> [JOB]
Print everything from the first line of the items below down to and including the line that contains "genus: Acarospora". Reproduce each line without any change.
-- begin EXTRACTED ENTRIES --
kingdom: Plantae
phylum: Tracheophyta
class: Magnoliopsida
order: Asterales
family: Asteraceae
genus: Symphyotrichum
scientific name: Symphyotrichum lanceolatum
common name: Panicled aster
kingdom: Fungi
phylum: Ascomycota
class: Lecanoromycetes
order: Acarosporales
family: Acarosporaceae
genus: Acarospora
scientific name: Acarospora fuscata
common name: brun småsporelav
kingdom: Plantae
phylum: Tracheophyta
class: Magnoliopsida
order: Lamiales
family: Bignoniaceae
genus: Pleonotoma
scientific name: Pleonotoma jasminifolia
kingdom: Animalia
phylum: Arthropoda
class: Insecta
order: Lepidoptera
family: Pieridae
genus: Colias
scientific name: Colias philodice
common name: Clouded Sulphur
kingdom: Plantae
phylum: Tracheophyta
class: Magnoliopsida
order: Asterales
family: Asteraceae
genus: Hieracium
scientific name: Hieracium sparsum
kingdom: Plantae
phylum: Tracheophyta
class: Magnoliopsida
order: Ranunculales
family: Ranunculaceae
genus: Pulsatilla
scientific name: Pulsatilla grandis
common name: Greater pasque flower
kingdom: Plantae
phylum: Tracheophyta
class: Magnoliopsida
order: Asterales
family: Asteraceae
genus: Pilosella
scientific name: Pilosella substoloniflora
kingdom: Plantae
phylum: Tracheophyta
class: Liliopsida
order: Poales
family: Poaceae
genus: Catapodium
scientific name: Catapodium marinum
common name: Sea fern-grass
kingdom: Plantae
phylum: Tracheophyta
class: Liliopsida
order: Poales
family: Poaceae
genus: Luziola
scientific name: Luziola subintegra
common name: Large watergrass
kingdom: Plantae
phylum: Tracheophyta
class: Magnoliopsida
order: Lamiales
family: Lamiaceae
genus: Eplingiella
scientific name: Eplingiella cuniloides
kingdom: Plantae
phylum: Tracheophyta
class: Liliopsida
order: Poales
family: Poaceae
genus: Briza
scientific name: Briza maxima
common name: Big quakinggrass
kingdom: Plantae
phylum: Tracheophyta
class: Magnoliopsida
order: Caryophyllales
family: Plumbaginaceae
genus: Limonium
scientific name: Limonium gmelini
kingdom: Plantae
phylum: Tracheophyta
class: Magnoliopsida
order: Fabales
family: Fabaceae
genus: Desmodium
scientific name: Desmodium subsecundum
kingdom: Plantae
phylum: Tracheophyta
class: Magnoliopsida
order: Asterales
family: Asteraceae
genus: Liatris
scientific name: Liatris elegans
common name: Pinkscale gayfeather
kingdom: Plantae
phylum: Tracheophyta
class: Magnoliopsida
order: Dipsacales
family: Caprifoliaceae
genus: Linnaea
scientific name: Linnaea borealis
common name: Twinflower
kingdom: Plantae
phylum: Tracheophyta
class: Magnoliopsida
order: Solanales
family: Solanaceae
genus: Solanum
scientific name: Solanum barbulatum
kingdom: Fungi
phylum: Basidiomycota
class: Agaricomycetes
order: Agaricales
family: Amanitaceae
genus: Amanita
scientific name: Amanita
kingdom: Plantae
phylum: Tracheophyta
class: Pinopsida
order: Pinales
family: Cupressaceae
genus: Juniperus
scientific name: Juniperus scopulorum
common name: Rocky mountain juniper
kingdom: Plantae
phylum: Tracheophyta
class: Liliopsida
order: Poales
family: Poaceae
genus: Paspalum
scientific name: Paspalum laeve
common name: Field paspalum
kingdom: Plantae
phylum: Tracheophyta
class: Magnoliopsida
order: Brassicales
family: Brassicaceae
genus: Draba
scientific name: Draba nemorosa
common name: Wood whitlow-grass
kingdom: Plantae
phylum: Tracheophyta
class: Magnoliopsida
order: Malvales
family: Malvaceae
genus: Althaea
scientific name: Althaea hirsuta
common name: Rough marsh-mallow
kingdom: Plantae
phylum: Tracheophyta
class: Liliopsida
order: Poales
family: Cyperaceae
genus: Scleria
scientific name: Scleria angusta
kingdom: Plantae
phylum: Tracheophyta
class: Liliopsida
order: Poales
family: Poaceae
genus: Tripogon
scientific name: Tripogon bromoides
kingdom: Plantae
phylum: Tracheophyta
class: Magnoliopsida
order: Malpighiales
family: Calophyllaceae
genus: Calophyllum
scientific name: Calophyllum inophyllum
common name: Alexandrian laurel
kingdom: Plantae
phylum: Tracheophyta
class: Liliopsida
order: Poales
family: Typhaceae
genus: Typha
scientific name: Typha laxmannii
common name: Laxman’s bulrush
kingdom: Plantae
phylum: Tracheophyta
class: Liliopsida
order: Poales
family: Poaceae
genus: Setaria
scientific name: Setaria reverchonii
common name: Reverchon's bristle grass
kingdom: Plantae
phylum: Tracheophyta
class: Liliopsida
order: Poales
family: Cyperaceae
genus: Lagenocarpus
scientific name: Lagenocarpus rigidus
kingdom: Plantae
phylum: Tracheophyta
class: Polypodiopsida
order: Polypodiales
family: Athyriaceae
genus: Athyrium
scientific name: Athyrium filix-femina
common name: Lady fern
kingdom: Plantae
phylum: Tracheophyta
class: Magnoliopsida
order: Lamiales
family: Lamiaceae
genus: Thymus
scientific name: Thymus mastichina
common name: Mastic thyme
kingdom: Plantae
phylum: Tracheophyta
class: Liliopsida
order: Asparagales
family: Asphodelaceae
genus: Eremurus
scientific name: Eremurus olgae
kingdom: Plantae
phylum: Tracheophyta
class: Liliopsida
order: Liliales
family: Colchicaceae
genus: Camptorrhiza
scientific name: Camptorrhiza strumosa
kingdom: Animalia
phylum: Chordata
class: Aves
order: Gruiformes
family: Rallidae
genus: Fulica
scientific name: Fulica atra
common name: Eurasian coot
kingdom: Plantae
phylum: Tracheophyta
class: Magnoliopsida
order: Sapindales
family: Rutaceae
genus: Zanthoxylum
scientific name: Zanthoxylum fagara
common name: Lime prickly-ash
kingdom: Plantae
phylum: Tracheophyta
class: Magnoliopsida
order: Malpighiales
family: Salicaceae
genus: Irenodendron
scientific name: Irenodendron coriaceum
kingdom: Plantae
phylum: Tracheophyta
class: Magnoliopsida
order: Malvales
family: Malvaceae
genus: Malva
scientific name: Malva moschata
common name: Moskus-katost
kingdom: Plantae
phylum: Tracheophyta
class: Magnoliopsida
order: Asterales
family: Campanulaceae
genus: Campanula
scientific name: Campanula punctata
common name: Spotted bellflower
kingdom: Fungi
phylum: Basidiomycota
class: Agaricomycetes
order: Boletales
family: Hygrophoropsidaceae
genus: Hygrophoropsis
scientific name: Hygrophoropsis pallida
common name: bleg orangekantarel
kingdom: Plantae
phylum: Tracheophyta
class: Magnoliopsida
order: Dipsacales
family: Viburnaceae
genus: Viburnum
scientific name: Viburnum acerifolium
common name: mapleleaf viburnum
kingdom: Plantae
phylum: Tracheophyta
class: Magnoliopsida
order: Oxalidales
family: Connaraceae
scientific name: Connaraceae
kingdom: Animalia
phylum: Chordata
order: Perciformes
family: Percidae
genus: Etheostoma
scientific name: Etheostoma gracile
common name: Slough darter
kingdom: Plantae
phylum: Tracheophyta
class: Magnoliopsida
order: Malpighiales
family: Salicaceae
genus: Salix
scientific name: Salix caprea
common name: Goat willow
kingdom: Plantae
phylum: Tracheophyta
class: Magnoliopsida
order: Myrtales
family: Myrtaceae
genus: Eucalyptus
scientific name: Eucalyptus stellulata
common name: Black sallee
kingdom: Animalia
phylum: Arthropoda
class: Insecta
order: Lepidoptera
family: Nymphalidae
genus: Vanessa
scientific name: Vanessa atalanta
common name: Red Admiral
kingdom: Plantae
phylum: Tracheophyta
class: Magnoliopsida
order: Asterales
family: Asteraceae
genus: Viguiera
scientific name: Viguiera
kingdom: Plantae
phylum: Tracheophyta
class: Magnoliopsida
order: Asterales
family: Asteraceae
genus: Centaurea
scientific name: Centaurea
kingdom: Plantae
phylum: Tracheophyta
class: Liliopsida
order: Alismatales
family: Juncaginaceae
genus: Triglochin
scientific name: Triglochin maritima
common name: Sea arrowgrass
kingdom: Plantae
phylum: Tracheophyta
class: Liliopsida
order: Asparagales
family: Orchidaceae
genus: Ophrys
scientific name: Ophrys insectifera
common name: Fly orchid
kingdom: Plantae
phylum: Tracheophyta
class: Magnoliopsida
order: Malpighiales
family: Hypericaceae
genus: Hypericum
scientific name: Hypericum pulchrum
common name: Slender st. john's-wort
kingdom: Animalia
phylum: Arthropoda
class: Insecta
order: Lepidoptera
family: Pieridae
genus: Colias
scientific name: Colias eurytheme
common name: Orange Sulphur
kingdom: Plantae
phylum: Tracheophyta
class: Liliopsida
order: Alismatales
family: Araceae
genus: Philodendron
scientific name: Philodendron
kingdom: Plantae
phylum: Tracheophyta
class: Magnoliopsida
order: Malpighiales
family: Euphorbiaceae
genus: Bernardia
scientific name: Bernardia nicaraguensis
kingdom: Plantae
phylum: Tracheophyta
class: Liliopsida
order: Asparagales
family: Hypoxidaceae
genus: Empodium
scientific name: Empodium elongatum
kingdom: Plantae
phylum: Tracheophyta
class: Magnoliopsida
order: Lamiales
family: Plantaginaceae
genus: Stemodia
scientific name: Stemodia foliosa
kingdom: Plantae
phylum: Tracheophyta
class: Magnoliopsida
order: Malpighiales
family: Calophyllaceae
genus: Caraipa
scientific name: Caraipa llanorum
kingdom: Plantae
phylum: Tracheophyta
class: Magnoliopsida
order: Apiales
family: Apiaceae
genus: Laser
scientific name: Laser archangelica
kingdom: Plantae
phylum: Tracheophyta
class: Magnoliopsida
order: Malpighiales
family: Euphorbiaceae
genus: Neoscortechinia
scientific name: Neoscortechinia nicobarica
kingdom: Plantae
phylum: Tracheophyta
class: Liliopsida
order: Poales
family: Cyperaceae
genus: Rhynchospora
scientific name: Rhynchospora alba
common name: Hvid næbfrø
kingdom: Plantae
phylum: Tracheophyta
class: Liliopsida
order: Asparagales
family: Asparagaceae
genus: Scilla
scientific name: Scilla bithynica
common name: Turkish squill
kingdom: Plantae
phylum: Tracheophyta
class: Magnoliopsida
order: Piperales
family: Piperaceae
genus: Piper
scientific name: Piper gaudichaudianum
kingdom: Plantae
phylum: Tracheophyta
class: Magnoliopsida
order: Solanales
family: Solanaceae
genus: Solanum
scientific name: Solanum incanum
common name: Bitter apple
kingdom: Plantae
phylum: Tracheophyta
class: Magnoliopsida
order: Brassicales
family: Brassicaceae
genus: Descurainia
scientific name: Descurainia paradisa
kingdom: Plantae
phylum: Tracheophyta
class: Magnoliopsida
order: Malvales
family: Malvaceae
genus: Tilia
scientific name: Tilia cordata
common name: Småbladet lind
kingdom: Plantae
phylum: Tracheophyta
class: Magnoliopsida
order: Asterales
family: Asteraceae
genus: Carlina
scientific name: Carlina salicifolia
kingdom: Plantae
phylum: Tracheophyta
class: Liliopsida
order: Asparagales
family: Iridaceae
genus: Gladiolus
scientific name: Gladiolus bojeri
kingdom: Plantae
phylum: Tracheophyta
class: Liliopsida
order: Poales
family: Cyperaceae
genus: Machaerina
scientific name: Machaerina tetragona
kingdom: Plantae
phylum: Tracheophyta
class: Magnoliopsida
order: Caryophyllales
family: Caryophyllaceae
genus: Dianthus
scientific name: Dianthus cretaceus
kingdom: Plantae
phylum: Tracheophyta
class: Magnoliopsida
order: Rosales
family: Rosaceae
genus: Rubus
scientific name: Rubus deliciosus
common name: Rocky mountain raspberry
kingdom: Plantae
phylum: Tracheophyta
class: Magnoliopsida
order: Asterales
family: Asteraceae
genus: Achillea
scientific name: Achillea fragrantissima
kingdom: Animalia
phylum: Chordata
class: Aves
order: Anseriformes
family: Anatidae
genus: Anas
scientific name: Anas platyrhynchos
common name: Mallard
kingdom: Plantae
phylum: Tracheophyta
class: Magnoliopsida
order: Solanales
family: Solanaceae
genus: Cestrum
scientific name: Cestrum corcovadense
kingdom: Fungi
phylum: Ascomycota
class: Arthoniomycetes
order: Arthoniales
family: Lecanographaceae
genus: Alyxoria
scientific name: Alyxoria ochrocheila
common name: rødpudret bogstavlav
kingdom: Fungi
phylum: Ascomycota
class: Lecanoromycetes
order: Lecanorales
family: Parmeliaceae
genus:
-- end EXTRACTED ENTRIES --
> [EXPECTED ANSWER]
kingdom: Plantae
phylum: Tracheophyta
class: Magnoliopsida
order: Asterales
family: Asteraceae
genus: Symphyotrichum
scientific name: Symphyotrichum lanceolatum
common name: Panicled aster
kingdom: Fungi
phylum: Ascomycota
class: Lecanoromycetes
order: Acarosporales
family: Acarosporaceae
genus: Acarospora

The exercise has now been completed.